In North Carolina, that will depend on just how many of the cases the board found ultimately hold up. And on that score, Levitt isn’t the only election expert who’s expressing skepticism.

“There’s no guarantee that the North Carolina story will follow the multi-step pattern of: 1) big initial number; 2) partisan outrage; 3) further investigation; 4) much smaller actual number; 5) partisan indifference,” Doug Chapin, who as the director of the Program for Excellence in Election Administration at the University of Minnesota, is among the country’s foremost experts on running elections, wrote online. “But in my experience, that’s the way to bet.”

MSNBC 3 April 2014

Even if all 36,000 suspected cases of fraud are confirmed, North Carolina has  6.5m registered voters so that would still only equate to 0.55% fraudulent ballots (assuming that all registered voters cast a ballot and all fraudulent votes were cast in that single election).  Again the quantum is statistically meaningless although it is possible that in some hypothetical scenarios the fraudulent ballots could have altered an election outcome – although that is extremely unlikely, without more details we cannot be certain.
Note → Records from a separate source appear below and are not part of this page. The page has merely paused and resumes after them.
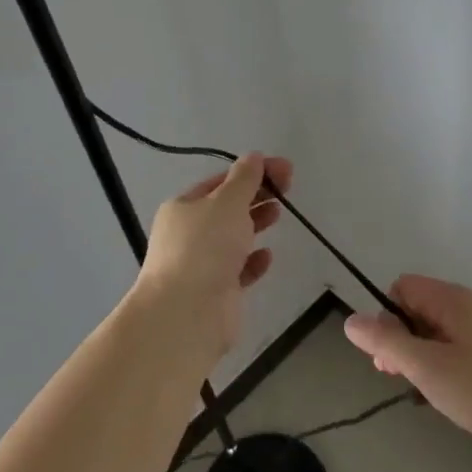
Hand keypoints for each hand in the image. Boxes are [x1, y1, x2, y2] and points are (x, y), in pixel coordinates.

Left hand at [130, 152, 291, 363]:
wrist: (187, 314)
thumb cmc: (205, 247)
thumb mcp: (227, 202)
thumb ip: (245, 178)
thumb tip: (253, 156)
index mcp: (183, 207)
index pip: (220, 181)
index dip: (252, 172)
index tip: (284, 169)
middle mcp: (188, 233)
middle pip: (227, 208)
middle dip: (256, 195)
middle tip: (288, 188)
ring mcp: (201, 264)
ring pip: (233, 237)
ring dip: (255, 223)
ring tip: (279, 214)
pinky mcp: (216, 292)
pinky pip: (238, 270)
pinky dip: (253, 261)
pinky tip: (268, 256)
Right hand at [344, 275, 471, 447]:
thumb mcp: (427, 368)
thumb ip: (387, 343)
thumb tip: (351, 320)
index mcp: (453, 299)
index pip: (403, 287)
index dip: (387, 318)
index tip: (388, 357)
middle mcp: (471, 304)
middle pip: (420, 308)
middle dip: (403, 340)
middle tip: (401, 379)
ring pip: (440, 331)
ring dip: (424, 356)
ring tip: (427, 393)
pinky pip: (461, 346)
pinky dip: (447, 364)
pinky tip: (453, 396)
What we do know is North Carolina introduced the new rules before this allegation of mass voter fraud was made and this data was not a driver of the rush for change.

The fact is that the new rules covering voter registration in North Carolina and in Texas have been designed specifically to deny the vote to the poor and to ethnic minorities because both of these groups are broadly considered to vote for the Democratic party.  This is the only plausible explanation for the introduction of the new voter registration regimes given the insignificance of the ‘problem.’